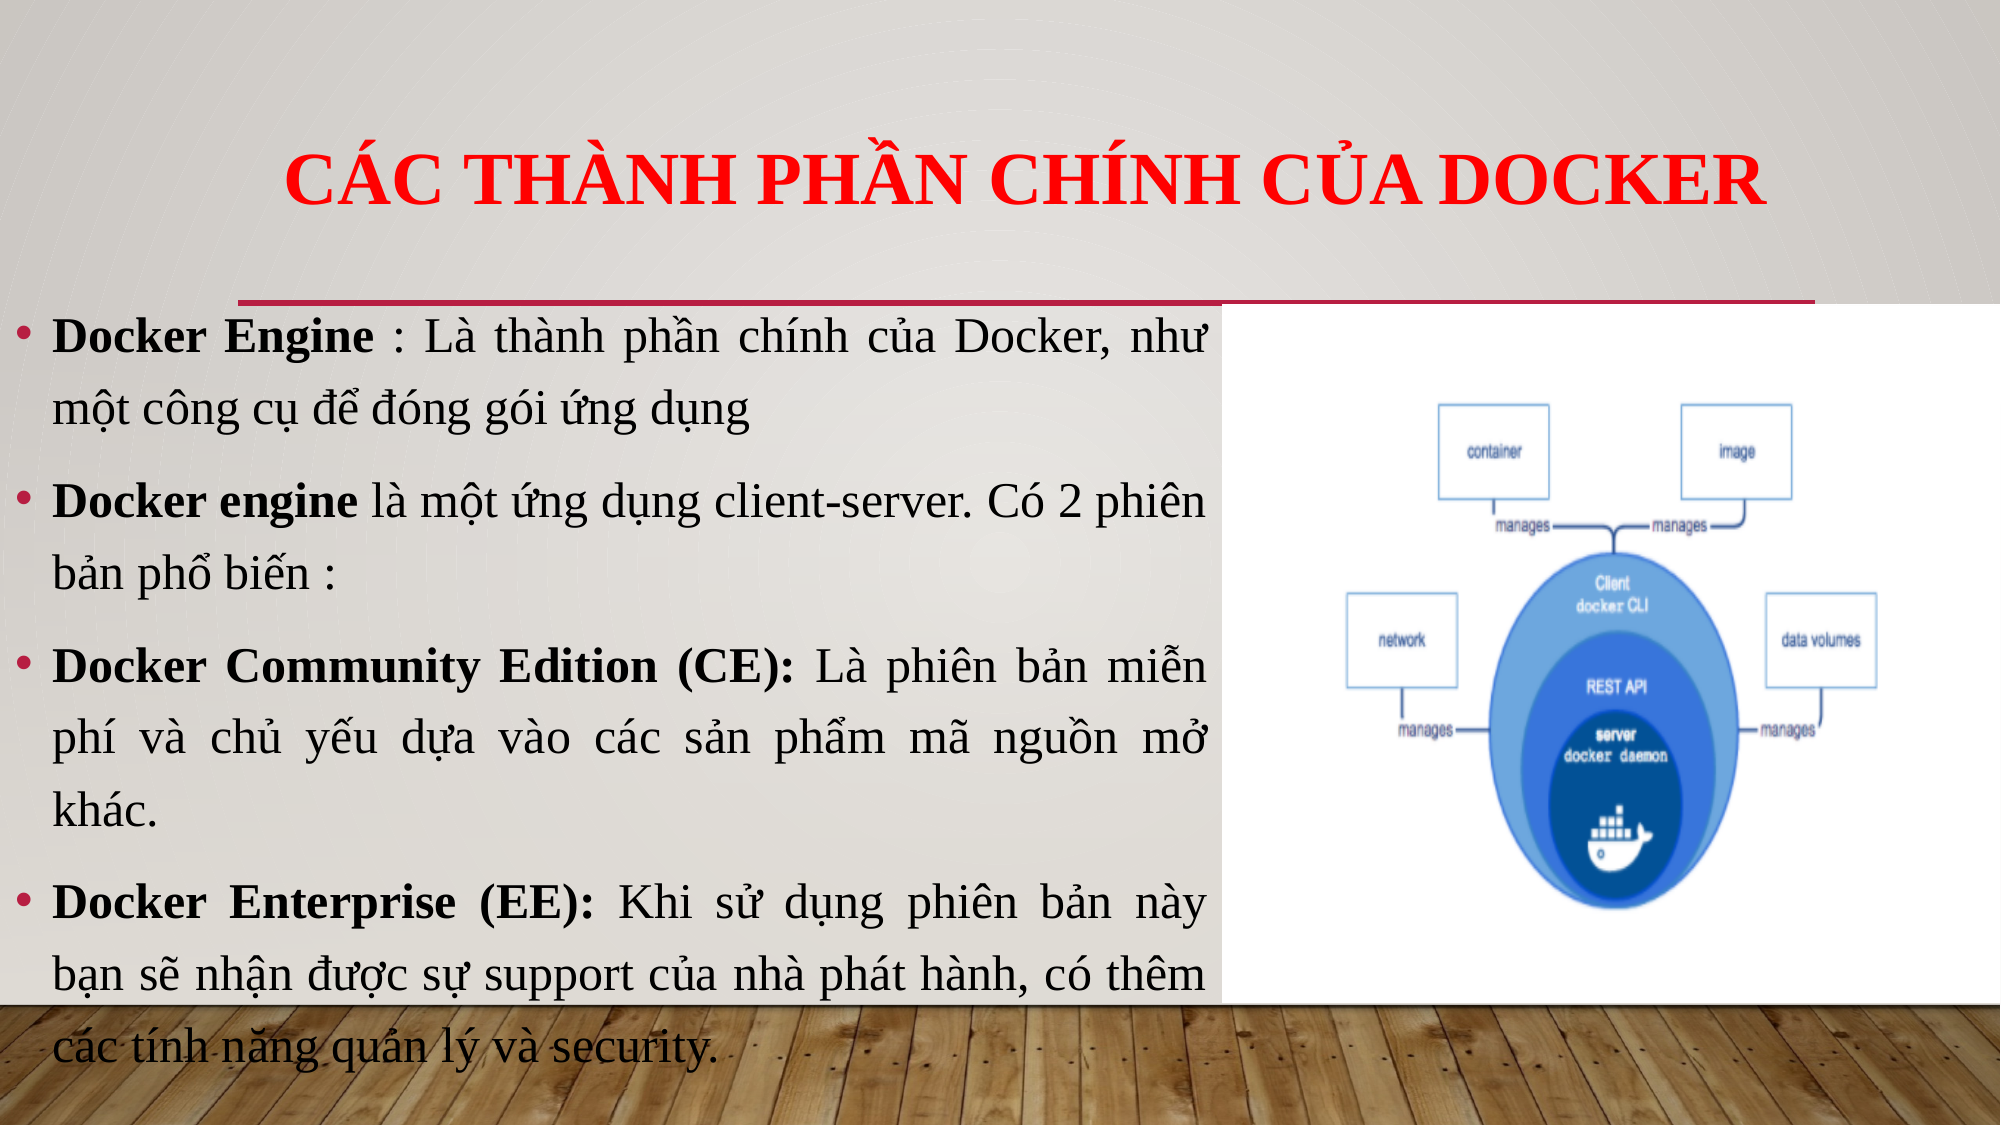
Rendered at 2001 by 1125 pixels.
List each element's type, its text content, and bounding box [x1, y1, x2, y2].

picture [1222, 303, 2000, 1003]
picture [0, 1005, 2000, 1125]
list Docker Engine : Là thành phần chính của Docker, như một công cụ để đóng gói ứng dụng Docker engine là một ứng dụng client-server. Có 2 phiên bản phổ biến : Docker Community Edition (CE): Là phiên bản miễn phí và chủ yếu dựa vào các sản phẩm mã nguồn mở khác. Docker Enterprise (EE): Khi sử dụng phiên bản này bạn sẽ nhận được sự support của nhà phát hành, có thêm các tính năng quản lý và security. [0, 282, 1223, 876]
title Các thành phần chính của Docker [238, 131, 1814, 303]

--------

* _THE TASK_
Restate each of the entries above word for word and skip every image.

* _ANSWER TO THE EXERCISE_
Rendered at 2001 by 1125 pixels.
List each element's type, its text content, and bounding box [x1, y1, x2, y2].

picture [1222, 303, 2000, 1003]
picture [0, 1005, 2000, 1125]
list Docker Engine : Là thành phần chính của Docker, như một công cụ để đóng gói ứng dụng Docker engine là một ứng dụng client-server. Có 2 phiên bản phổ biến : Docker Community Edition (CE): Là phiên bản miễn phí và chủ yếu dựa vào các sản phẩm mã nguồn mở khác. Docker Enterprise (EE): Khi sử dụng phiên bản này bạn sẽ nhận được sự support của nhà phát hành, có thêm các tính năng quản lý và security. [0, 282, 1223, 876]
title Các thành phần chính của Docker [238, 131, 1814, 303]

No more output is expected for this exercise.